Claire stopped pacing and whipped around to confront him. "You couldn't leave it alone, could you, Mr. Cassidy?"
"No, I couldn't. That's my job."
"Your job sucks."
"Sometimes," he admitted. "Instead of feeding me that hearts-and-flowers rendition of your childhood, why didn't you level with me and tell me about your run-ins with the authorities?"
"Because they're too painful to recall. I still have nightmares about them. I dream the social workers are dragging me, kicking and screaming, from Aunt Laurel's house. Mama's confused and upset. I don't want to go."
"According to the records, little Claire Louise Laurent gave them hell. I can well believe it."
"Things would be going fine," she said. "Then Mama would have a bad spell and do something to stir them up."
"What about your great-aunt? You described her as a loving, caring parent."
"She was, but the experts," she said, emphasizing the word contemptuously, "didn't think so. She was peculiar and therefore didn't fit their textbook criteria for a perfect parent. They'd come for me. I'd be taken away. On three separate occasions I was placed in foster homes. I ran away time after time, until I exhausted them and they let me return home.
"When I was about twelve, Mama wandered away and was lost for several days. We finally located her in a sleazy hotel, but by then the police were involved. Human Resources got wind of it and came for me. I wasn't being brought up in a healthy environment, they said. I needed direction, stability.
"I swore I would run away from wherever they took me and would continue running away, and that no matter what they did, they couldn't keep me separated from my mother. I guess they finally believed me because they never came back."

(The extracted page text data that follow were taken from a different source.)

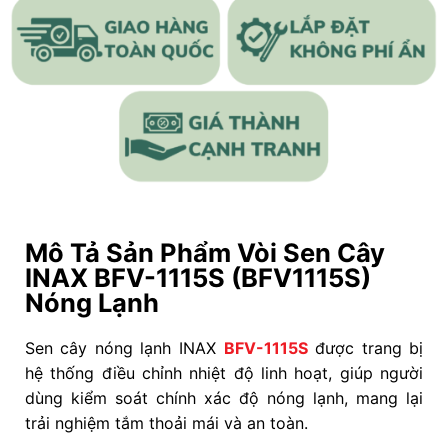
Mô Tả Sản Phẩm Vòi Sen Cây
INAX BFV-1115S (BFV1115S)
Nóng Lạnh
Sen cây nóng lạnh INAX
BFV-1115S
được trang bị
hệ thống điều chỉnh nhiệt độ linh hoạt, giúp người
dùng kiểm soát chính xác độ nóng lạnh, mang lại
trải nghiệm tắm thoải mái và an toàn.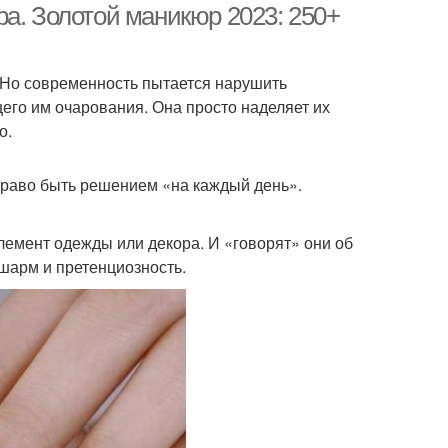
а. Золотой маникюр 2023: 250+
. Но современность пытается нарушить
его им очарования. Она просто наделяет их
о.
право быть решением «на каждый день».
 элемент одежды или декора. И «говорят» они об
шарм и претенциозность.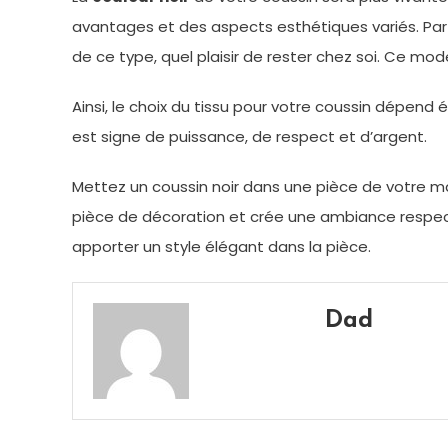
avantages et des aspects esthétiques variés. Par 
de ce type, quel plaisir de rester chez soi. Ce m
Ainsi, le choix du tissu pour votre coussin dépend
est signe de puissance, de respect et d’argent.
Mettez un coussin noir dans une pièce de votre ma
pièce de décoration et crée une ambiance respec
apporter un style élégant dans la pièce.
Dad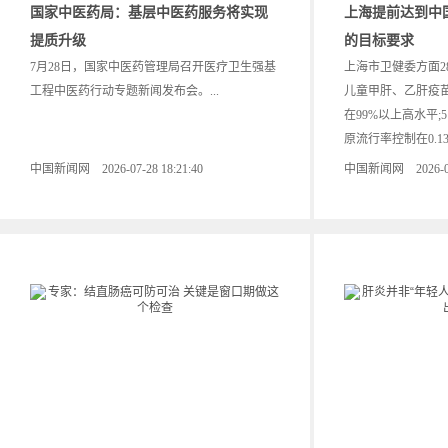
国家中医药局：基层中医药服务将实现
上海提前达到中国
提质升级
的目标要求
7月28日，国家中医药管理局召开医疗卫生强基
上海市卫健委方面2
工程中医药行动专题新闻发布会。...
儿童甲肝、乙肝疫
在99%以上高水平
原流行率控制在0.13
中国新闻网 2026-07-28 18:21:40
中国新闻网 2026-07-2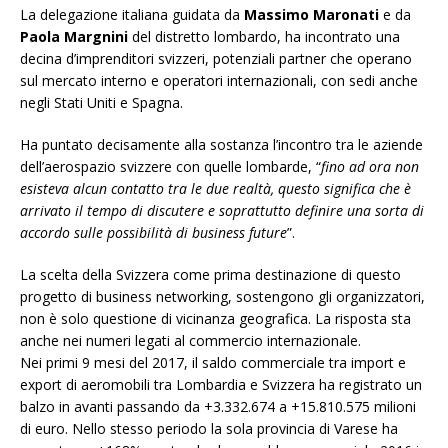
La delegazione italiana guidata da
Massimo Maronati
e da
Paola Margnini
del distretto lombardo, ha incontrato una
decina d’imprenditori svizzeri, potenziali partner che operano
sul mercato interno e operatori internazionali, con sedi anche
negli Stati Uniti e Spagna.
Ha puntato decisamente alla sostanza l’incontro tra le aziende
dell’aerospazio svizzere con quelle lombarde, “
fino ad ora non
esisteva alcun contatto tra le due realtà, questo significa che è
arrivato il tempo di discutere e soprattutto definire una sorta di
accordo sulle possibilità di business future
”.
La scelta della Svizzera come prima destinazione di questo
progetto di business networking, sostengono gli organizzatori,
non è solo questione di vicinanza geografica. La risposta sta
anche nei numeri legati al commercio internazionale.
Nei primi 9 mesi del 2017, il saldo commerciale tra import e
export di aeromobili tra Lombardia e Svizzera ha registrato un
balzo in avanti passando da +3.332.674 a +15.810.575 milioni
di euro. Nello stesso periodo la sola provincia di Varese ha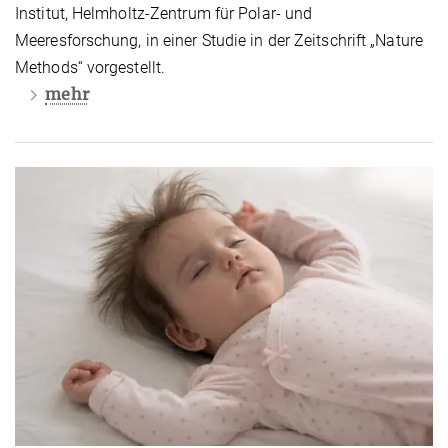
Institut, Helmholtz-Zentrum für Polar- und
Meeresforschung, in einer Studie in der Zeitschrift „Nature
Methods“ vorgestellt.
mehr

All her pent-up resentment was turned full force on Cassidy. "I don't give a damn what the records downtown say about me. I gave them hell, yes. I would still give hell to anybody who tried to separate us. I belong with her. I welcome the privilege of looking after her.
"When she got pregnant, she could have done the easy thing-and at that time the fashionable thing among the wealthy. She could have gone to Europe for a year and put me up for adoption. According to Aunt Laurel, that's what my grandparents urged her to do. Or she could have gone across the river to Algiers and found an abortionist. That would have been even simpler. No one would have known, not even her parents. Instead, she chose to have me and to keep me, even though it meant sacrificing her inheritance, her entire way of life."
"Your sense of responsibility is admirable."
"I don't feel responsible for her. I love her."
"Is that why you don't lock her in where she can't possibly get out?"
"Exactly. She doesn't need locks, she needs love and patience and understanding. Besides, that would be cruel, inhumane. I refuse to treat her like an animal."
"She could get hurt out wandering the streets alone, Claire."
She slumped down onto the padded arm of the white-upholstered sofa. "Don't you think I know that? Short of locking her in, I take every precaution to guard against her wanderings. Yasmine does, too. So does Harry. But she has the cunning of a young girl about to elope. Sometimes, in spite of our diligence, she gets past us, like tonight when I thought she was safely asleep."
For a long moment, conversation died. Distant thunder broke the silence, but it wasn't intrusive. Claire folded her arms across her middle and looked up to find Cassidy regarding her with that damned absorption of his. His stare made her uncomfortable for a variety of reasons, and she wondered if he was as aware of the quiet darkness as she.
"Why do I always feel like you're looking at me through a magnifying glass?" she asked resentfully.
"You invite close inspection."
"I'm not that much of an oddity, am I?"
"You're an enigma."
"My life's an open book."
"Hardly, Claire. I've had to pry every scrap of information out of you. You've lied to me every step of the way."
"I went to the Fairmont that night to get my mother," she said wearily. "There was no reason to tell you that."